17. A single gram of synthetic DNA contains 250 PERABYTES of storage capacity and can be copied endlessly for free. This is enough storage to theoretically store every bit of datum ever recorded by humans in a container about the size and weight of a couple of pickup trucks (this information is as of 2017).
18. Tay was an artificial intelligence bot that was released by Microsoft via Twitter on March 23, 2016. It caused controversy when the bot began to post inflammatory and offensive tweets through its Twitter account, causing Microsoft to shut down the service only 16 hours after its launch.
19. Israeli researchers have been successful in creating a 3D-printed heart by converting fatty tissue from human patients to form “bio ink” which built the heart layer by layer. Around the size of a rabbit heart, it contains cells, blood vessels, chambers, and other structures a heart needs to function normally.
20. The computer chips that are put into spacecraft are not state of the art but are so old as to be obsolete. Their known reliability makes up for it.
21Government's Hacking Tools
In a 2017 criminal case, the US government put the secrecy of its hacking tools above all else. Prosecutors chose to drop all charges in a case of child exploitation on the dark web rather than reveal the technological means they used to locate the anonymous Tor user.

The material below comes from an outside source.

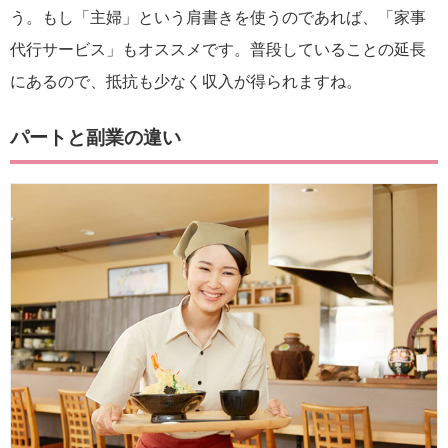
う。もし「主婦」という肩書きを使うのであれば、「家事
代行サービス」もオススメです。普段していることの延長
にあるので、抵抗も少なく収入が得られますね。
パートと副業の違い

22. A fundamental limit exists on the amount of information that can be stored in a given space, which is about 10^69 bits per square meter. Regardless of technological advancement, any attempt to condense information further will cause the storage medium to collapse into a black hole.
23. A new kind of scavenger technology allows robots to ‘eat’ metal for energy. Right now when electronics need their own power sources, there are two basic options: batteries and harvesters (like solar panels). This kind of technology can harvest its energy from metals around it.
24. Breeder reactors are a type of nuclear reactor that produce more fissile materials than they consume. They are designed to extend the nuclear fuel supply for the generation of electricity. If you use breeder reactors, there is enough nuclear fuel on earth to power all of humanity (electricity + heat + transportation + industry) for ~4 billion years, thereby making it literally as renewable as the sun-derived renewables (wind/solar/hydro). In other words, the sun will run out of its finite but huge nuclear fusion fuel around the same time. The concerns about nuclear weapons proliferation have been one large impediment to creating breeders.
25. Modern Polaroid film is less technologically advanced than traditional Polaroid film, and that Polaroid photos are now worse than they used to be.